**Dataset entries**
- - -
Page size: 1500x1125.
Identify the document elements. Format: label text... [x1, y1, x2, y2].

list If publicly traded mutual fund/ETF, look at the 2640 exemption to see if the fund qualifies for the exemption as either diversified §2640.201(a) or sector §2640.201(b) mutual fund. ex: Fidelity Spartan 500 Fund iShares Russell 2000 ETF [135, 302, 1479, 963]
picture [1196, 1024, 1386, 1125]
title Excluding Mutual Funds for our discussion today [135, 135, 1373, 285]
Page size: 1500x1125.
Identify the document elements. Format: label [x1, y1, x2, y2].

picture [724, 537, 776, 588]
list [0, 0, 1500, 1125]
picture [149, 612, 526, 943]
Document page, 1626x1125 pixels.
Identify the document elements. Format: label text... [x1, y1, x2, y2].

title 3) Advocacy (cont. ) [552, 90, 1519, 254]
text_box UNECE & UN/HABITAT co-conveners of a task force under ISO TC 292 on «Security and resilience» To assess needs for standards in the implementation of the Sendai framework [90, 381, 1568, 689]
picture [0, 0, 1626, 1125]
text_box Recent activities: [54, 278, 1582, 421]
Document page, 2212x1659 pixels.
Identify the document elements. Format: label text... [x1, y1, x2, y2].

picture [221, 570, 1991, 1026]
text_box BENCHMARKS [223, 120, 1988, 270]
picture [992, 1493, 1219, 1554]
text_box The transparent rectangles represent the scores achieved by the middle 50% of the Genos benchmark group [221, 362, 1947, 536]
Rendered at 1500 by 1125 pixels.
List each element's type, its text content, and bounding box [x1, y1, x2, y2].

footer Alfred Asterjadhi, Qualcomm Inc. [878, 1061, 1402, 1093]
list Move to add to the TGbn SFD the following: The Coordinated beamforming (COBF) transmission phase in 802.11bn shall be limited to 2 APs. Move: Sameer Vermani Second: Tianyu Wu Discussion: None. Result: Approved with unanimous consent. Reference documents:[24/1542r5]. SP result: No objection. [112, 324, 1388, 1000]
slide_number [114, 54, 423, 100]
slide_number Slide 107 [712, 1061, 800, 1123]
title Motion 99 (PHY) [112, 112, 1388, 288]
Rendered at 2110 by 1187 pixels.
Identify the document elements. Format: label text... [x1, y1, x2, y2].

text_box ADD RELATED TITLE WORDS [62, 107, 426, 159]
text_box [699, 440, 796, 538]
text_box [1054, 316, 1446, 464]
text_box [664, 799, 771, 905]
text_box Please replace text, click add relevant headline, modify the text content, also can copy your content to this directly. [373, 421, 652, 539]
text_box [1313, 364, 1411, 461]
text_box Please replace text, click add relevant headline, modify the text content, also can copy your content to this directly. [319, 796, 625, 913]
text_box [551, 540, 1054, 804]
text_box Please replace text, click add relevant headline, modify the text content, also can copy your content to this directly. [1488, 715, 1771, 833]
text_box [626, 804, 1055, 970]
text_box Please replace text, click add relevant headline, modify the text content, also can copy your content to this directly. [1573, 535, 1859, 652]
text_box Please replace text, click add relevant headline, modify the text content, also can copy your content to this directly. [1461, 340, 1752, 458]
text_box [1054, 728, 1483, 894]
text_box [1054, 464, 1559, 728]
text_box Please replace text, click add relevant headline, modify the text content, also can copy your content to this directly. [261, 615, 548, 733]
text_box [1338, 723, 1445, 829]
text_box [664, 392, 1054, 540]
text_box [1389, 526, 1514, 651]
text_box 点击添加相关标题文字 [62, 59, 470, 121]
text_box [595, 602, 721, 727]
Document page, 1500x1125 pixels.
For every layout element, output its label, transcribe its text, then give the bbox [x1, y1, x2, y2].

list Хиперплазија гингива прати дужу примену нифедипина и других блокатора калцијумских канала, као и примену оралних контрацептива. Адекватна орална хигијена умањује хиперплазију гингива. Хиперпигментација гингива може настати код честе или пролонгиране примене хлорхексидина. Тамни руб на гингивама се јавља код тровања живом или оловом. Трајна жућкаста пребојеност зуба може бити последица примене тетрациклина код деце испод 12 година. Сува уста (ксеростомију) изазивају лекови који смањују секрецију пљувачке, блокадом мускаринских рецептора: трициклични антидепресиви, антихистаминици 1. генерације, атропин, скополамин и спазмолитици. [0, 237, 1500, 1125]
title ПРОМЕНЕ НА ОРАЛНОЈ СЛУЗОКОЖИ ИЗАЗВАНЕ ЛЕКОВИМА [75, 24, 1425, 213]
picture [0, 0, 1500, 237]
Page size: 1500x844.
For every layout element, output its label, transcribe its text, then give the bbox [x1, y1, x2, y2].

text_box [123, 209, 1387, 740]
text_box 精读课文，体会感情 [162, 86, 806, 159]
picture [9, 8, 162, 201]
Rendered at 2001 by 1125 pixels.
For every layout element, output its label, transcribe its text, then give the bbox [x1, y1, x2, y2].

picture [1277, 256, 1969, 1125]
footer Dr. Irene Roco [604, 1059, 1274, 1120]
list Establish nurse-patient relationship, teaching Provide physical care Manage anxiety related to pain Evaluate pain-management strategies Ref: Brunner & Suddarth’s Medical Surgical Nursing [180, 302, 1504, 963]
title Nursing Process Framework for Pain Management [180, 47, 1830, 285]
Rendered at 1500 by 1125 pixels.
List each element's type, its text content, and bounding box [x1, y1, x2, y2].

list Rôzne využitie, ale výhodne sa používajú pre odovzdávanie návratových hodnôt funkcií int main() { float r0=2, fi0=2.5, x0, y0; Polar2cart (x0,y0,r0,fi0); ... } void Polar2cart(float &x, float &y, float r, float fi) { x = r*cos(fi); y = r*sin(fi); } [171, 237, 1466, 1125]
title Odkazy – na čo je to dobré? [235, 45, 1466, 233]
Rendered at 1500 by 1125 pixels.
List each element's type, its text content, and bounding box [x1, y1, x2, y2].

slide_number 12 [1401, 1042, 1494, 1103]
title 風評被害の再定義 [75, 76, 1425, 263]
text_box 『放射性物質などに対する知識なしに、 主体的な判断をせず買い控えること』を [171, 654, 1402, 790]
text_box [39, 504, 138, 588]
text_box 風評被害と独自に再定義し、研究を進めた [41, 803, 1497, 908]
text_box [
- - -
**Problem to work on**
Once more, print all the records exactly.

**Output of the task**
Page size: 1500x1125.
Identify the document elements. Format: label text... [x1, y1, x2, y2].

list If publicly traded mutual fund/ETF, look at the 2640 exemption to see if the fund qualifies for the exemption as either diversified §2640.201(a) or sector §2640.201(b) mutual fund. ex: Fidelity Spartan 500 Fund iShares Russell 2000 ETF [135, 302, 1479, 963]
picture [1196, 1024, 1386, 1125]
title Excluding Mutual Funds for our discussion today [135, 135, 1373, 285]
Page size: 1500x1125.
Identify the document elements. Format: label [x1, y1, x2, y2].

picture [724, 537, 776, 588]
list [0, 0, 1500, 1125]
picture [149, 612, 526, 943]
Document page, 1626x1125 pixels.
Identify the document elements. Format: label text... [x1, y1, x2, y2].

title 3) Advocacy (cont. ) [552, 90, 1519, 254]
text_box UNECE & UN/HABITAT co-conveners of a task force under ISO TC 292 on «Security and resilience» To assess needs for standards in the implementation of the Sendai framework [90, 381, 1568, 689]
picture [0, 0, 1626, 1125]
text_box Recent activities: [54, 278, 1582, 421]
Document page, 2212x1659 pixels.
Identify the document elements. Format: label text... [x1, y1, x2, y2].

picture [221, 570, 1991, 1026]
text_box BENCHMARKS [223, 120, 1988, 270]
picture [992, 1493, 1219, 1554]
text_box The transparent rectangles represent the scores achieved by the middle 50% of the Genos benchmark group [221, 362, 1947, 536]
Rendered at 1500 by 1125 pixels.
List each element's type, its text content, and bounding box [x1, y1, x2, y2].

footer Alfred Asterjadhi, Qualcomm Inc. [878, 1061, 1402, 1093]
list Move to add to the TGbn SFD the following: The Coordinated beamforming (COBF) transmission phase in 802.11bn shall be limited to 2 APs. Move: Sameer Vermani Second: Tianyu Wu Discussion: None. Result: Approved with unanimous consent. Reference documents:[24/1542r5]. SP result: No objection. [112, 324, 1388, 1000]
slide_number [114, 54, 423, 100]
slide_number Slide 107 [712, 1061, 800, 1123]
title Motion 99 (PHY) [112, 112, 1388, 288]
Rendered at 2110 by 1187 pixels.
Identify the document elements. Format: label text... [x1, y1, x2, y2].

text_box ADD RELATED TITLE WORDS [62, 107, 426, 159]
text_box [699, 440, 796, 538]
text_box [1054, 316, 1446, 464]
text_box [664, 799, 771, 905]
text_box Please replace text, click add relevant headline, modify the text content, also can copy your content to this directly. [373, 421, 652, 539]
text_box [1313, 364, 1411, 461]
text_box Please replace text, click add relevant headline, modify the text content, also can copy your content to this directly. [319, 796, 625, 913]
text_box [551, 540, 1054, 804]
text_box Please replace text, click add relevant headline, modify the text content, also can copy your content to this directly. [1488, 715, 1771, 833]
text_box [626, 804, 1055, 970]
text_box Please replace text, click add relevant headline, modify the text content, also can copy your content to this directly. [1573, 535, 1859, 652]
text_box Please replace text, click add relevant headline, modify the text content, also can copy your content to this directly. [1461, 340, 1752, 458]
text_box [1054, 728, 1483, 894]
text_box [1054, 464, 1559, 728]
text_box Please replace text, click add relevant headline, modify the text content, also can copy your content to this directly. [261, 615, 548, 733]
text_box [1338, 723, 1445, 829]
text_box [664, 392, 1054, 540]
text_box [1389, 526, 1514, 651]
text_box 点击添加相关标题文字 [62, 59, 470, 121]
text_box [595, 602, 721, 727]
Document page, 1500x1125 pixels.
For every layout element, output its label, transcribe its text, then give the bbox [x1, y1, x2, y2].

list Хиперплазија гингива прати дужу примену нифедипина и других блокатора калцијумских канала, као и примену оралних контрацептива. Адекватна орална хигијена умањује хиперплазију гингива. Хиперпигментација гингива може настати код честе или пролонгиране примене хлорхексидина. Тамни руб на гингивама се јавља код тровања живом или оловом. Трајна жућкаста пребојеност зуба може бити последица примене тетрациклина код деце испод 12 година. Сува уста (ксеростомију) изазивају лекови који смањују секрецију пљувачке, блокадом мускаринских рецептора: трициклични антидепресиви, антихистаминици 1. генерације, атропин, скополамин и спазмолитици. [0, 237, 1500, 1125]
title ПРОМЕНЕ НА ОРАЛНОЈ СЛУЗОКОЖИ ИЗАЗВАНЕ ЛЕКОВИМА [75, 24, 1425, 213]
picture [0, 0, 1500, 237]
Page size: 1500x844.
For every layout element, output its label, transcribe its text, then give the bbox [x1, y1, x2, y2].

text_box [123, 209, 1387, 740]
text_box 精读课文，体会感情 [162, 86, 806, 159]
picture [9, 8, 162, 201]
Rendered at 2001 by 1125 pixels.
For every layout element, output its label, transcribe its text, then give the bbox [x1, y1, x2, y2].

picture [1277, 256, 1969, 1125]
footer Dr. Irene Roco [604, 1059, 1274, 1120]
list Establish nurse-patient relationship, teaching Provide physical care Manage anxiety related to pain Evaluate pain-management strategies Ref: Brunner & Suddarth’s Medical Surgical Nursing [180, 302, 1504, 963]
title Nursing Process Framework for Pain Management [180, 47, 1830, 285]
Rendered at 1500 by 1125 pixels.
List each element's type, its text content, and bounding box [x1, y1, x2, y2].

list Rôzne využitie, ale výhodne sa používajú pre odovzdávanie návratových hodnôt funkcií int main() { float r0=2, fi0=2.5, x0, y0; Polar2cart (x0,y0,r0,fi0); ... } void Polar2cart(float &x, float &y, float r, float fi) { x = r*cos(fi); y = r*sin(fi); } [171, 237, 1466, 1125]
title Odkazy – na čo je to dobré? [235, 45, 1466, 233]
Rendered at 1500 by 1125 pixels.
List each element's type, its text content, and bounding box [x1, y1, x2, y2].

slide_number 12 [1401, 1042, 1494, 1103]
title 風評被害の再定義 [75, 76, 1425, 263]
text_box 『放射性物質などに対する知識なしに、 主体的な判断をせず買い控えること』を [171, 654, 1402, 790]
text_box [39, 504, 138, 588]
text_box 風評被害と独自に再定義し、研究を進めた [41, 803, 1497, 908]
text_box [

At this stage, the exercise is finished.